I will be finally getting my boat onto the lake tomorrow for some afternoon fishing. Hopefully they will be biting! Can anyone tell me the lake conditions? Water temp? Clarity? Level?
THANKS!


----------



## BuckeyeFishinNut (Feb 8, 2005)

BABS said:


> I will be finally getting my boat onto the lake tomorrow for some afternoon fishing. Hopefully they will be biting! Can anyone tell me the lake conditions? Water temp? Clarity? Level?
> THANKS!


How did you do? I am heading out there this morning for a few hours. Haven't been able to make it out there since April.


----------



## BuckeyeFishinNut (Feb 8, 2005)

Took the wife out yesterday, we had a decent day. We caught some largemouth, a smallmouth, a few channel cats, some rock bass, and a bunch of good sized bluegill. Was pitching around for crappie and couldn't keep the bluegill away. Water temp was in the low 70s, clarity by the marina wasn't great but it got a lot better the closer we got to the cabin area.
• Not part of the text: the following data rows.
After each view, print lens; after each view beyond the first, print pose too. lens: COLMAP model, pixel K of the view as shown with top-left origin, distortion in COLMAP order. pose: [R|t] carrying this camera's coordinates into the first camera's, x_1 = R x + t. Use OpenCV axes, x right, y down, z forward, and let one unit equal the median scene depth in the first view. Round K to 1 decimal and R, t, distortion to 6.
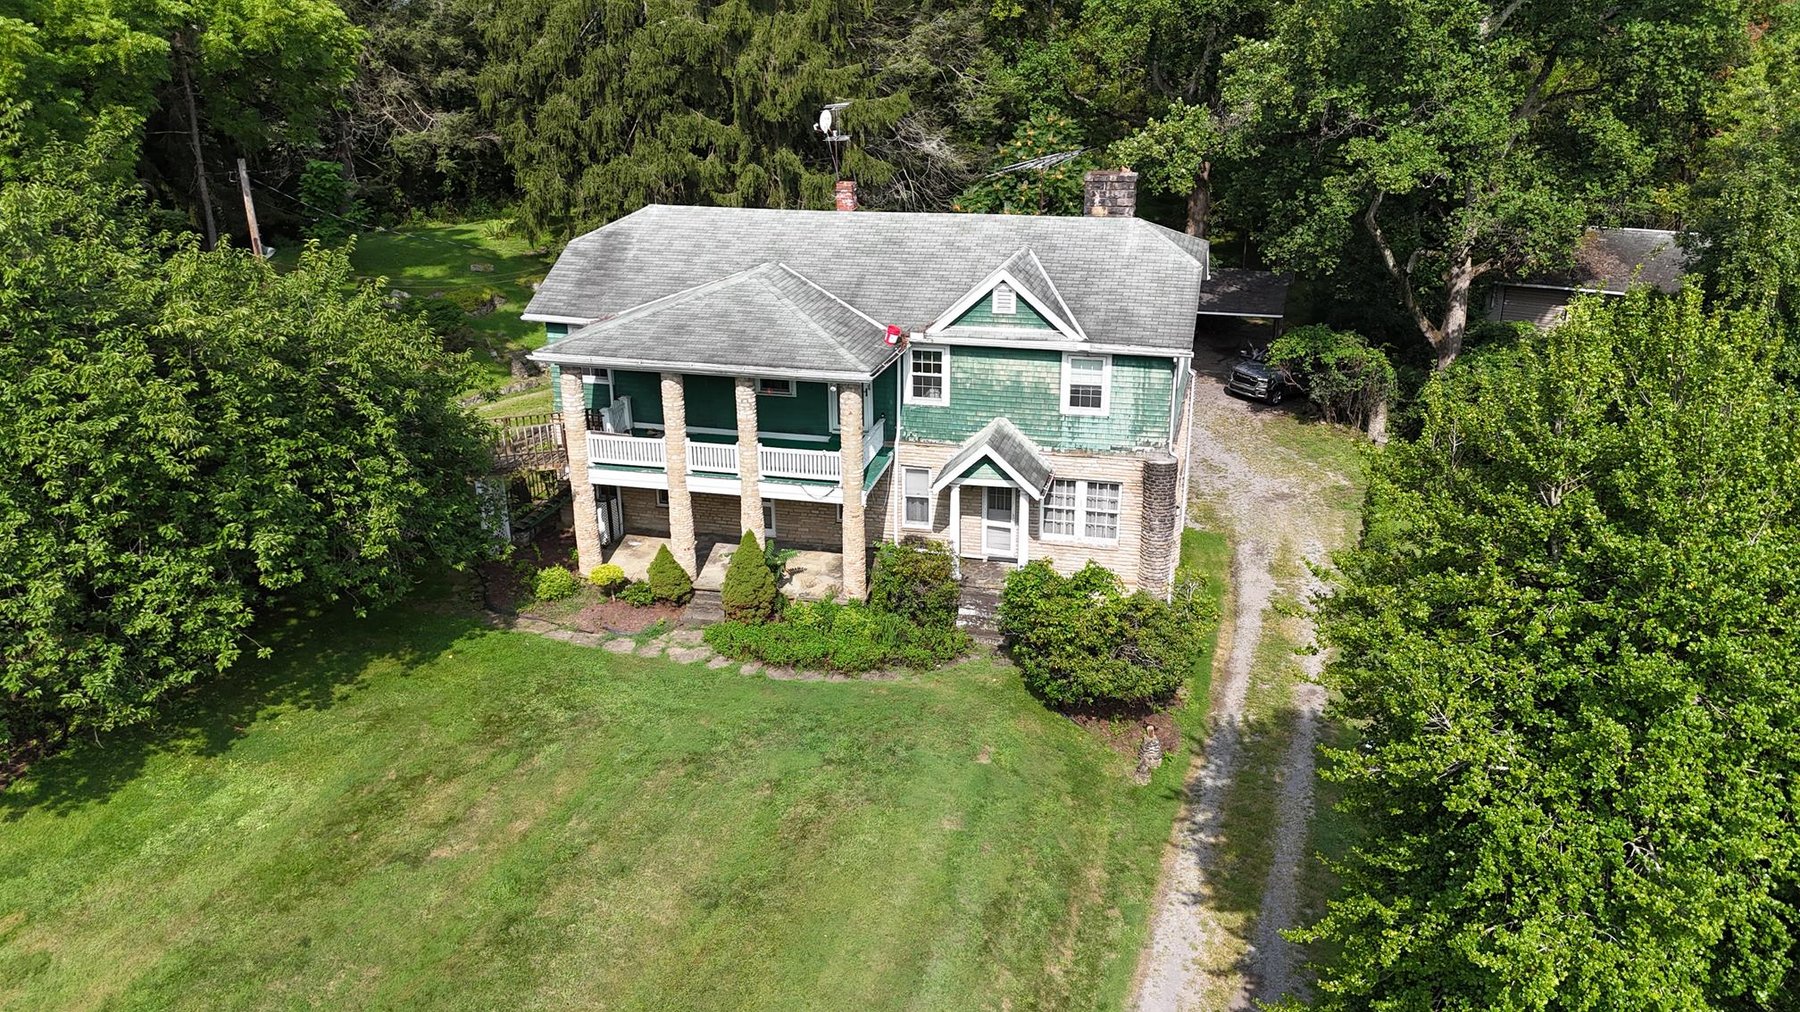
lens RADIAL K [[1322.5, 0, 903.1], [0, 1322.5, 504.2], [0, 0, 1]] dist [0.073450, -0.071396]
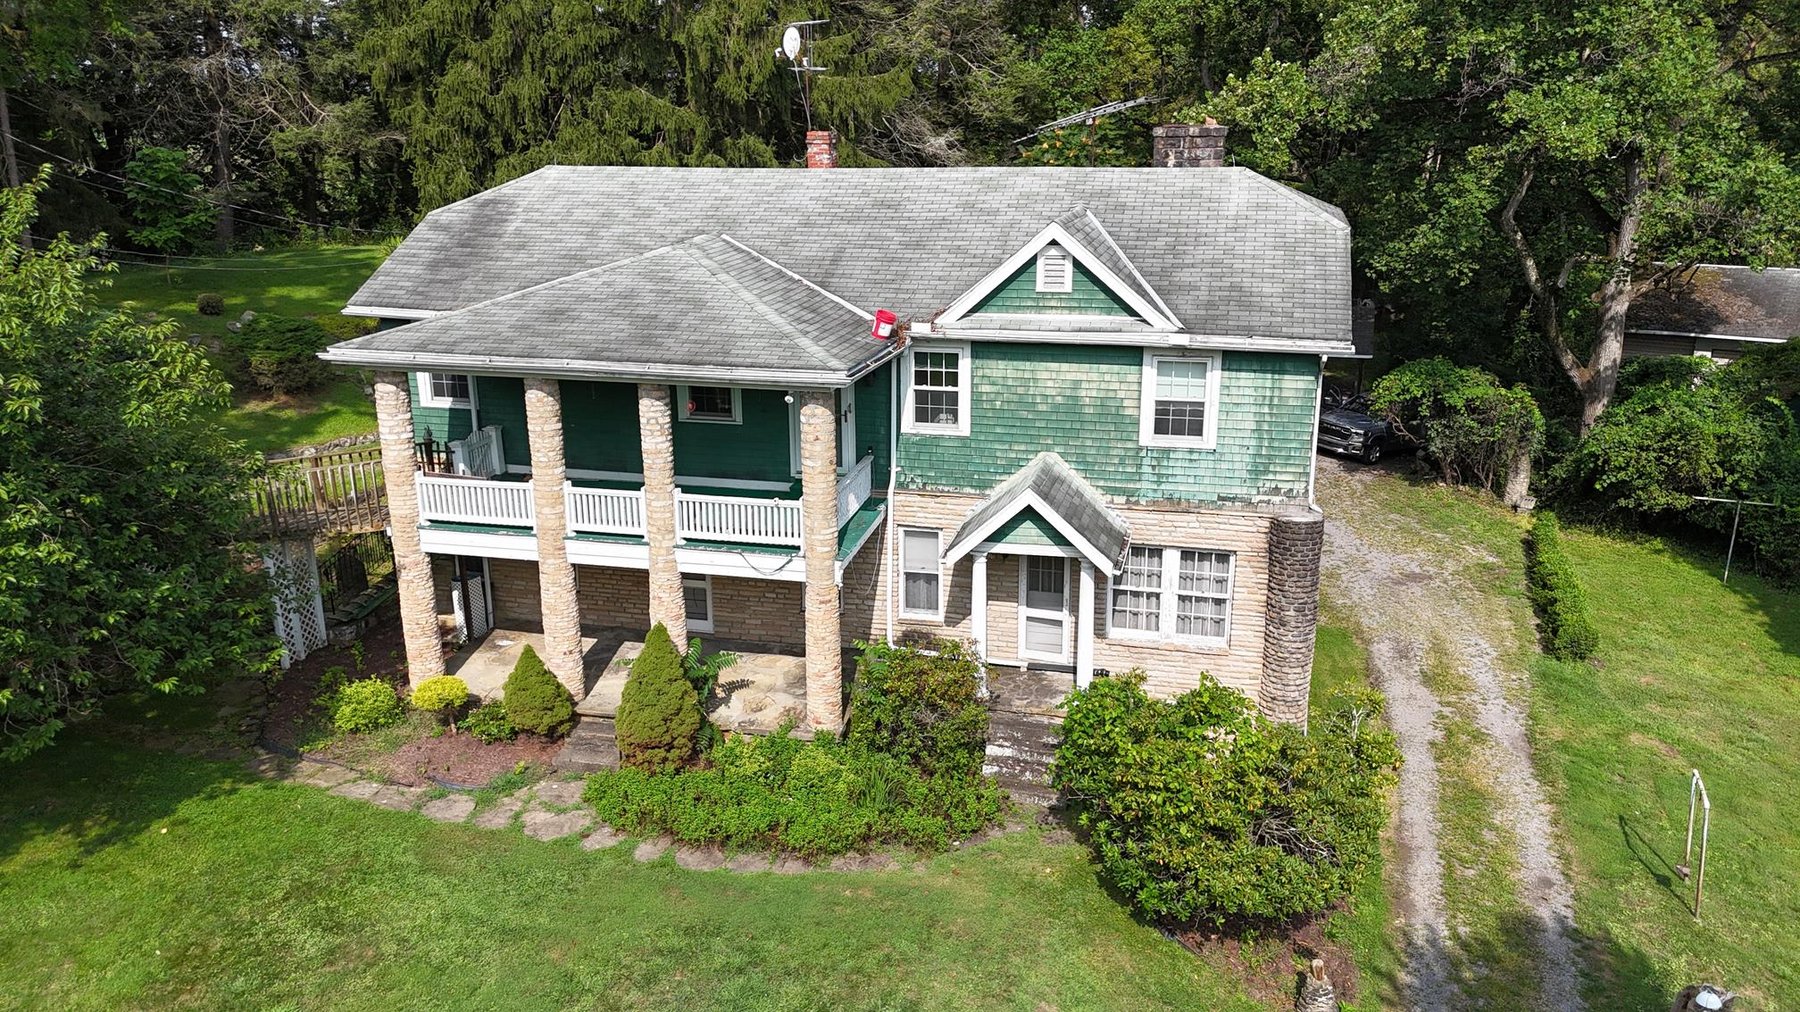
lens RADIAL K [[1322.5, 0, 900.1], [0, 1322.5, 501.3], [0, 0, 1]] dist [0.073450, -0.071396]
pose [[0.999993, 0.001076, -0.003563, 0.002415], [-0.001319, 0.997620, -0.068932, 0.004660], [0.003481, 0.068936, 0.997615, 0.346977]]
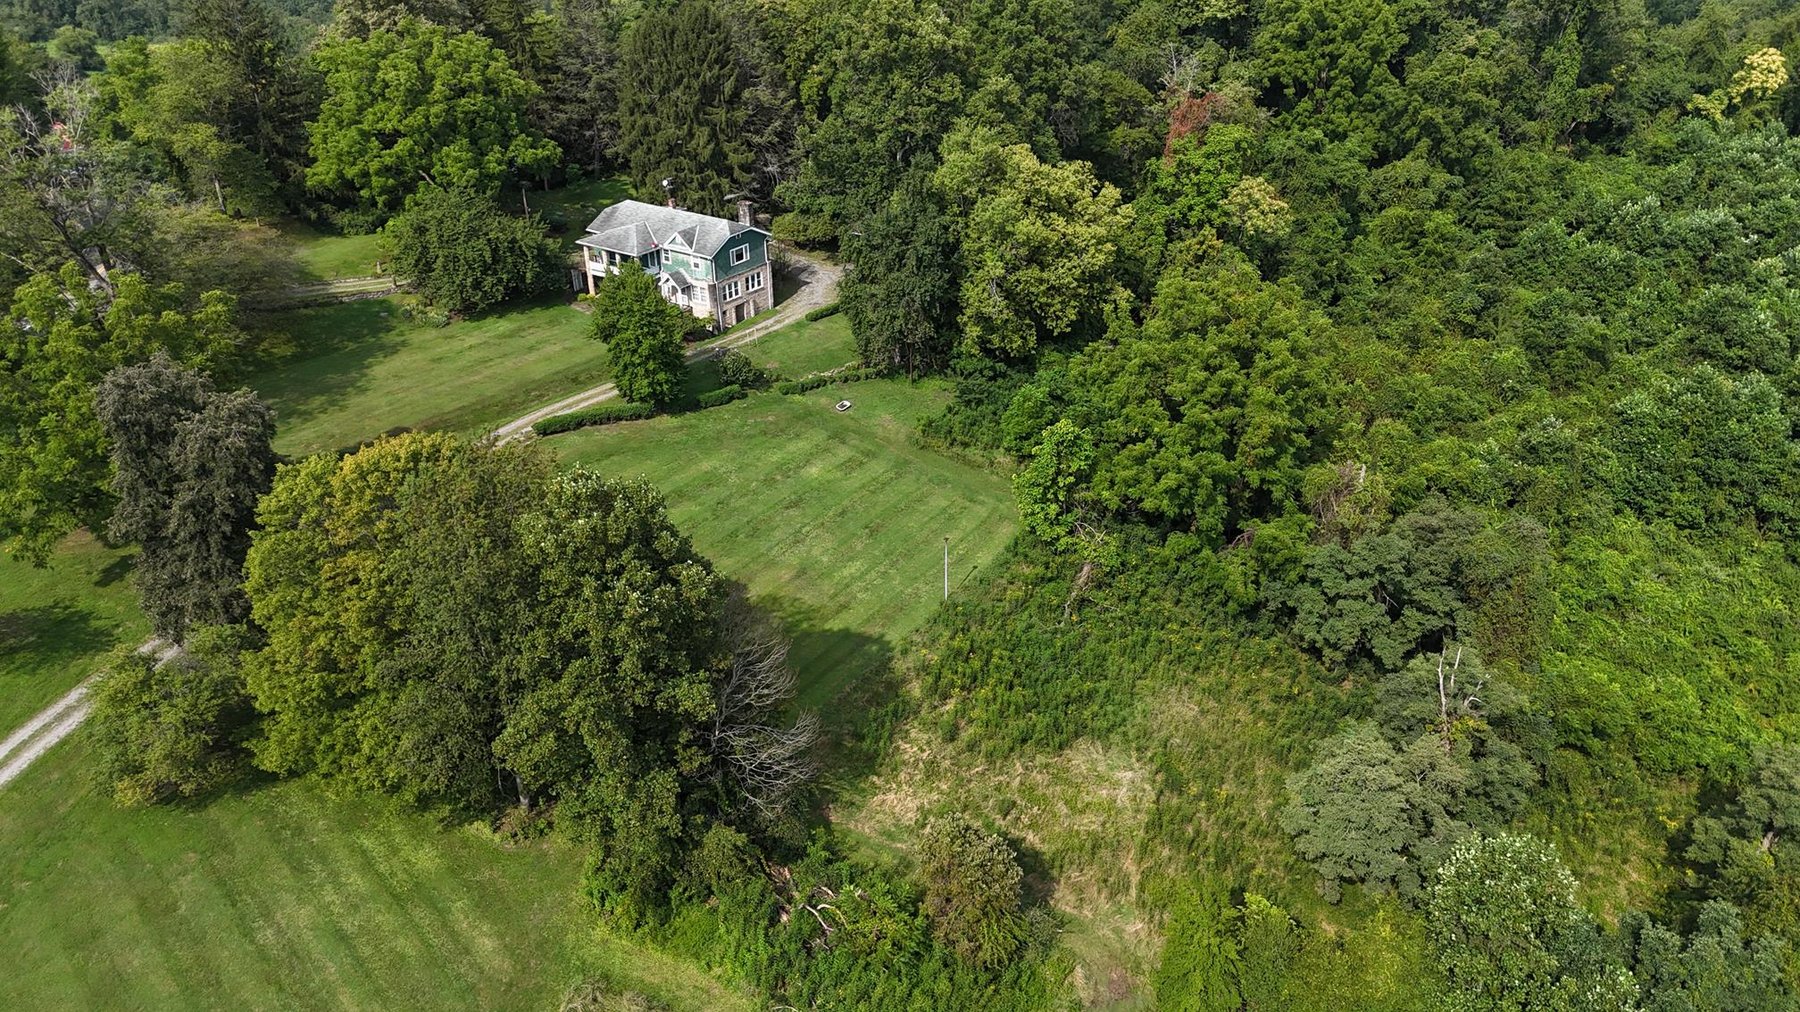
lens RADIAL K [[1322.5, 0, 896.6], [0, 1322.5, 509.7], [0, 0, 1]] dist [0.073450, -0.071396]
pose [[0.933340, 0.163619, -0.319538, 2.114470], [-0.117702, 0.980367, 0.158200, -0.063316], [0.339149, -0.110044, 0.934274, -2.646500]]
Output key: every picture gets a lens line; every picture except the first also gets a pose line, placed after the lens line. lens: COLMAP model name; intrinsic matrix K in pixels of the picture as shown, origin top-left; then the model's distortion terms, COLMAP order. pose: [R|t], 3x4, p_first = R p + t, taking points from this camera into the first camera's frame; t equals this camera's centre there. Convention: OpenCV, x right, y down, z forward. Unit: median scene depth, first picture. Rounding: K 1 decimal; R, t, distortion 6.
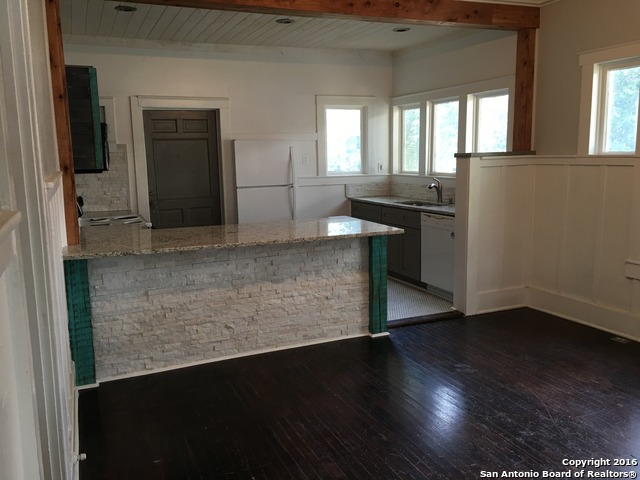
lens RADIAL K [[539.3, 0, 313.6], [0, 539.3, 240.0], [0, 0, 1]] dist [0.078251, -0.096403]
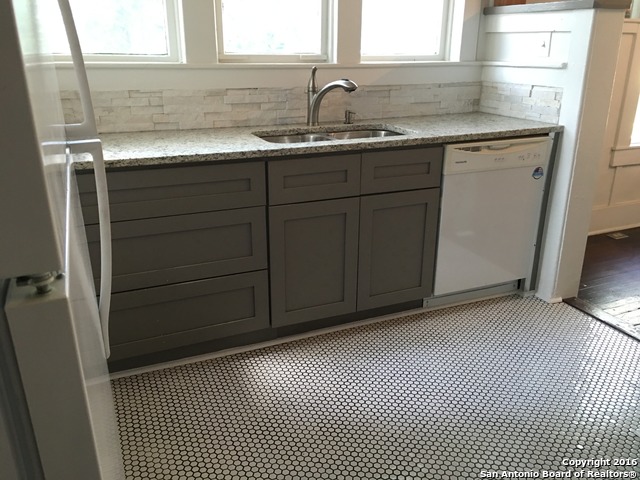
lens RADIAL K [[539.3, 0, 319.6], [0, 539.3, 240.0], [0, 0, 1]] dist [0.078251, -0.096403]
pose [[0.001452, -0.319780, 0.947491, -0.243226], [0.155657, 0.936015, 0.315669, -0.139692], [-0.987810, 0.147025, 0.051135, 1.151590]]
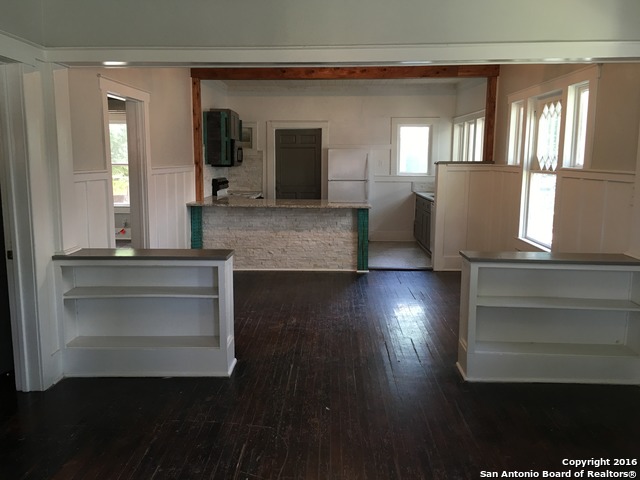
lens RADIAL K [[539.3, 0, 317.2], [0, 539.3, 239.2], [0, 0, 1]] dist [0.078251, -0.096403]
pose [[0.907765, 0.086615, -0.410441, 0.551569], [-0.089073, 0.995938, 0.013170, 0.058433], [0.409914, 0.024604, 0.911792, -0.450215]]
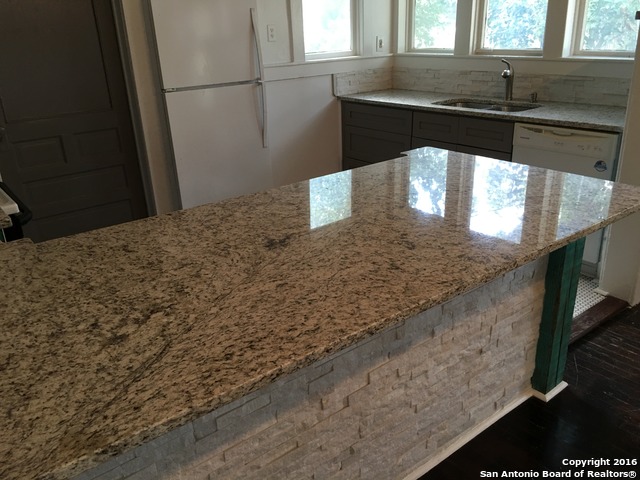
lens RADIAL K [[539.3, 0, 315.8], [0, 539.3, 238.4], [0, 0, 1]] dist [0.078251, -0.096403]
pose [[0.967371, -0.111098, 0.227706, -0.163283], [0.060862, 0.974316, 0.216806, -0.074589], [-0.245945, -0.195874, 0.949286, 0.502045]]
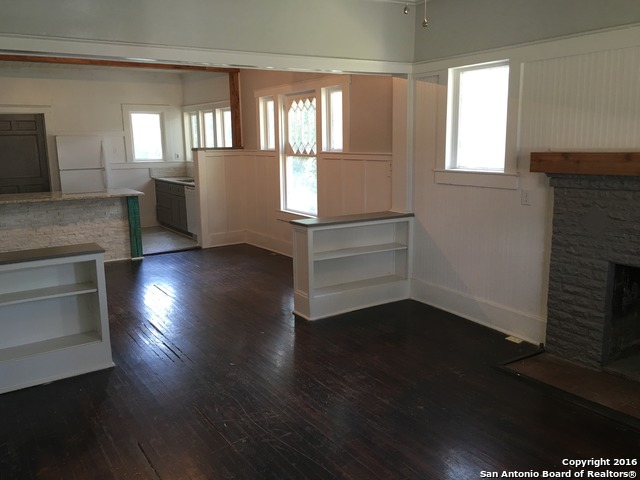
lens RADIAL K [[539.3, 0, 316.6], [0, 539.3, 236.2], [0, 0, 1]] dist [0.078251, -0.096403]
pose [[0.984572, -0.025396, 0.173129, 0.314297], [0.022930, 0.999605, 0.016228, 0.078891], [-0.173473, -0.012008, 0.984765, -0.604365]]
This is only my 2nd time fishing here, so I am not familiar with normal lake conditions. 

I like this lake, just need to spend more time on it.


----------



## BABS (Feb 4, 2005)

Well I fished on 6/7/19 from 2:30PM-7PM. I was fishing in the "smaller SKI" zone near the camp ground. I was targeting Crappie and fished several spots in 12-16' of water. I was using slip bobber with Bass minnows. I caught 25-30 total Crappie. While the amount of fish was not substantial the size was great. I kept 12 fish between 10-12". All the fish were deep. Nothing caught shallow.


----------